Aim of the task. Extend the discussion below about labels for the Generation Jones cohort by writing what comes after its final comment.

Source text.
○ ○ ○ ○
By contrast, the term “Tweeners” has hardly ever been used for this cohort. There are a few usages in very minor media publications, like small blogs, but no serious usage anywhere that I could find: in the media, among prominent individuals, or anywhere else. Many online dictionaries include the word “Tweener” but not with this meaning. Instead, they define Tweener to mean other things, like young people between childhood and adolescence, players who are in between two different positions in a sport, people who feel in between two different cultures, etc. None of these Tweener definitions in dictionaries, with one minor exception, make any reference to Boomers/X’ers. Even the website tweeners.org doesn’t define it that way. And looking back over the many years of contributions to this Generation Jones Wikipedia articles, I couldn’t find anybody, except Scarpy now, who has ever suggested that the term “Tweener” should be used as a synonym for Generation Jones.
Scarpy, I assume you come from a place of good faith, and care about accuracy in Wikipedia articles. From what I’ve seen of your contributions to Wikipedia, you seem like a serious contributor who has made numerous helpful and accurate edits. If you believe I’m wrong vis-a-vis my above research, please cite references in this Talk section that would back up the idea that “Tweener” has been used as a synonym for Generation Jones enough in the public to warrant that positioning in this Wiki article. Otherwise, I respectfully submit to you that it should not be included in this article. It’s not accurate to use it here, and it creates confusion in relation to the ways that the term Tweener is actually used. — Preceding unsigned comment added by CultureMaven2000 (talk • contribs) 22:59, 8 February 2020 (UTC)
After seeing this edit, I searched for "Trailing-Edge Boomers" on Google, and a few other search engines. It has very little usage; much less than "Generation Jones". So I removed it for accuracy sake. -- 23:48, 11 June 2021 69.3.119.202
This thing includes very specific opinions for this cohort generation, all attributed to Pontell. E.g. Trump’s statements about Biden’s age, that is not a generational opinion. His views are not dispositive even if he coined the term. It’s a dumb one, I was born in 1964 and have only heard the term “Jones” rarely and that was on tv, and never used it. — Preceding unsigned comment added by Sychonic (talk • contribs) 15:58, 4 October 2021 (UTC)
○ ○ ○ ○
Extracted information.
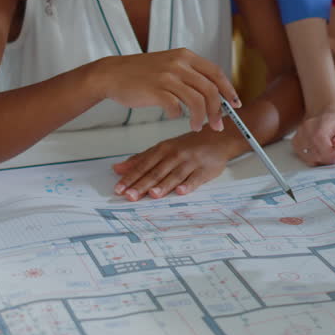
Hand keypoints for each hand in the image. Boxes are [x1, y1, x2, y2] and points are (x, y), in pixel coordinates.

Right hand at [96, 48, 238, 132]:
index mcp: (186, 56)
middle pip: (210, 90)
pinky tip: (173, 116)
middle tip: (218, 125)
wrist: (112, 74)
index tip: (235, 105)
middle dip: (217, 111)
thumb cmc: (142, 73)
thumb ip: (190, 74)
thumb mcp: (169, 65)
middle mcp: (179, 63)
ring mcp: (167, 76)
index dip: (229, 90)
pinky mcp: (155, 89)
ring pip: (196, 100)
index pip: (216, 73)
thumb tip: (213, 94)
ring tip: (196, 127)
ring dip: (200, 118)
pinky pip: (175, 107)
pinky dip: (177, 115)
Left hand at [112, 130, 239, 199]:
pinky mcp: (205, 170)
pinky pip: (196, 179)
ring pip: (174, 175)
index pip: (143, 165)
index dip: (130, 177)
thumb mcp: (163, 148)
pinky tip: (181, 192)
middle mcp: (175, 155)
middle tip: (130, 196)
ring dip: (163, 186)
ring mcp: (190, 162)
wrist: (217, 138)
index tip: (118, 189)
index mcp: (163, 150)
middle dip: (142, 184)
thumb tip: (117, 169)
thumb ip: (141, 159)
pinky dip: (188, 185)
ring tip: (152, 194)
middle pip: (156, 172)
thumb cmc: (188, 145)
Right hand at [293, 105, 334, 165]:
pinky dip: (314, 159)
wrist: (328, 114)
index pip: (320, 140)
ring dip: (322, 160)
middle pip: (314, 152)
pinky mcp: (296, 142)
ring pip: (309, 158)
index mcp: (321, 122)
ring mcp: (300, 135)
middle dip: (329, 158)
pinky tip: (321, 152)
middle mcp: (307, 128)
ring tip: (330, 151)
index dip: (329, 154)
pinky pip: (304, 157)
○ ○ ○ ○
Answer space.
Cusp years of Generation X and Baby Boomers - Generation Jones - Get off my lawn, it's better than yours! 2603:7000:B901:8500:F117:BC30:9BDE:FBC7 (talk) 15:29, 17 August 2022 (UTC)
The second sentence of the article says, "Generation Jones was first coined by the American cultural commentator Jonathan Pontell, who identified the cohort as those born from 1954 to 1965 in the U.S., who were children during Watergate, the oil crisis, and stagflation rather than during the 1950s." This sentence is self-contradictory, in that someone born in 1954 was not a "child" in 1974, when Watergate occurred--they turned 20 that year, and they were a child in the 1950s.
Also, the second paragraph says, "there was no compulsory military service and no defining political cause". This is false. Conscription in the US ended in 1973, but males aged between 18 and 25 were required to register with the Selective Service System, so someone born in 1954 would have turned 18 in 1972, and was certainly still subject to the draft. This is followed by the statement: "opposition to United States involvement in the Vietnam War was for the older boomers", but this is manifestly false. Anyone born in 1954 would have turned 21 in 1975. The Paris Peace Accords of January 1973 were broken almost immediately, and fighting continued until the spring offensive and the subsequent fall of Saigon in 1975. There were certainly members of this cohort, if one accepts the arbitrary start date for it of 1954, who were protesting the Vietnam War in 1970. I was one of them.
As I say, the lede of this article is confused, and contradicts itself. Carlstak (talk) 02:10, 7 March 2024 (UTC)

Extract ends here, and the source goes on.